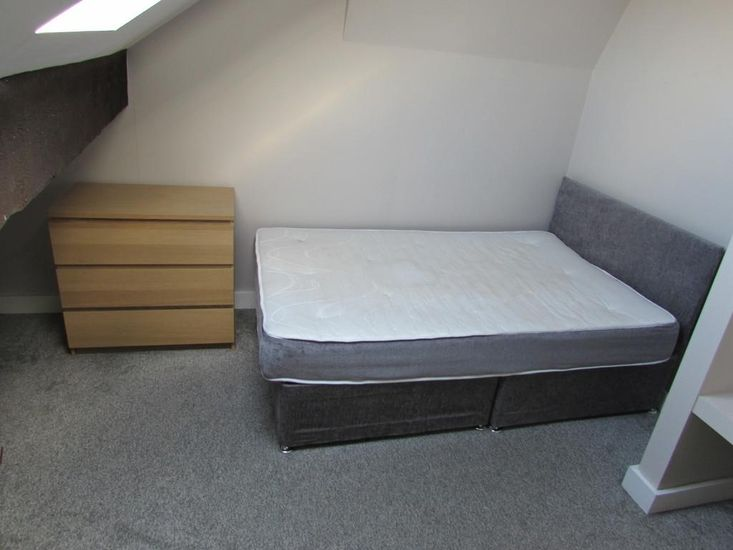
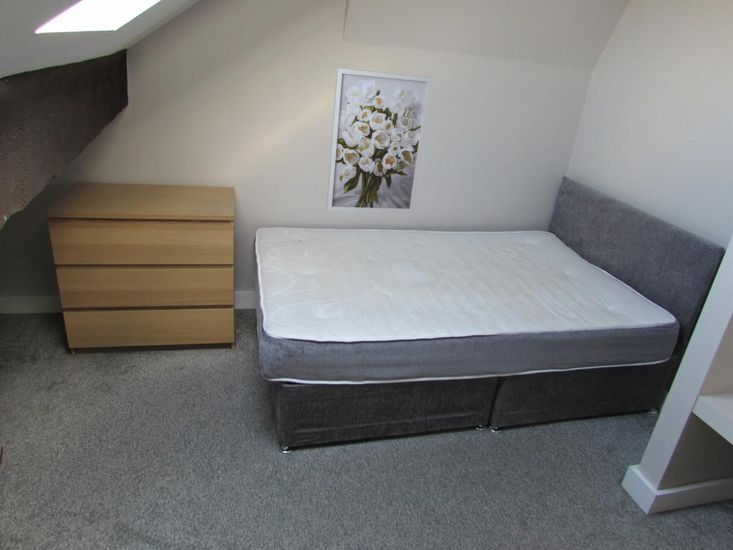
+ wall art [325,67,433,214]
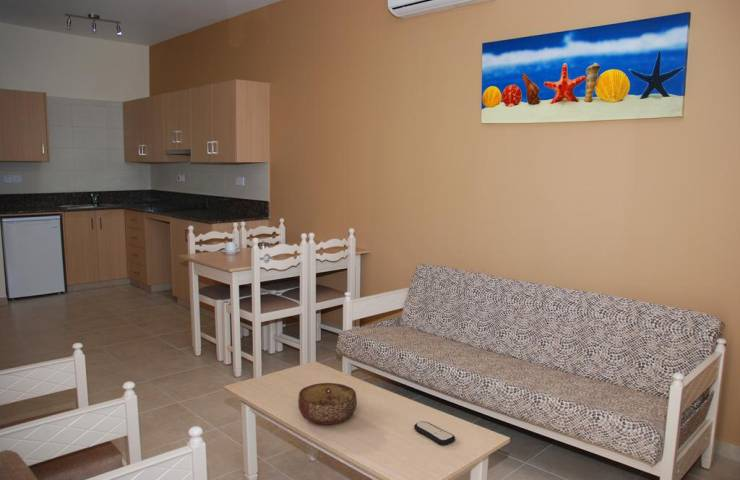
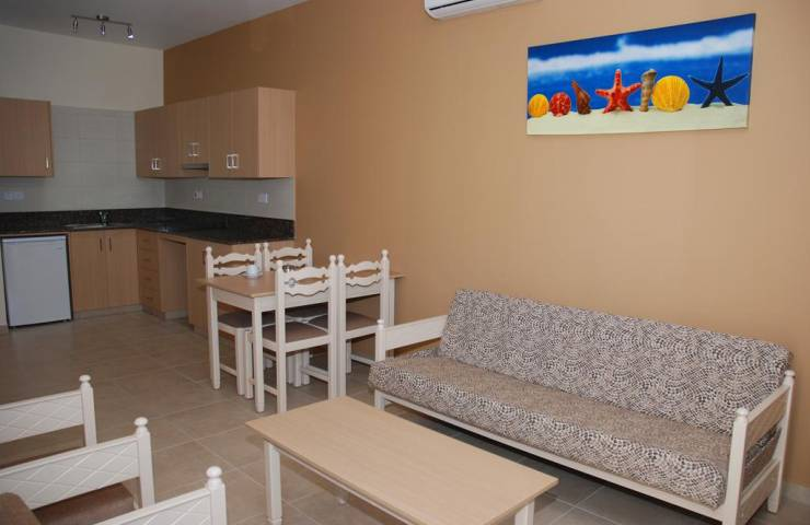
- bowl [297,382,358,425]
- remote control [413,420,456,446]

+===+

### TASK BRIEF
Print the full listing above again with exact wording and no images.

### ANSWER SECTION
+ wall art [325,67,433,214]
- bowl [297,382,358,425]
- remote control [413,420,456,446]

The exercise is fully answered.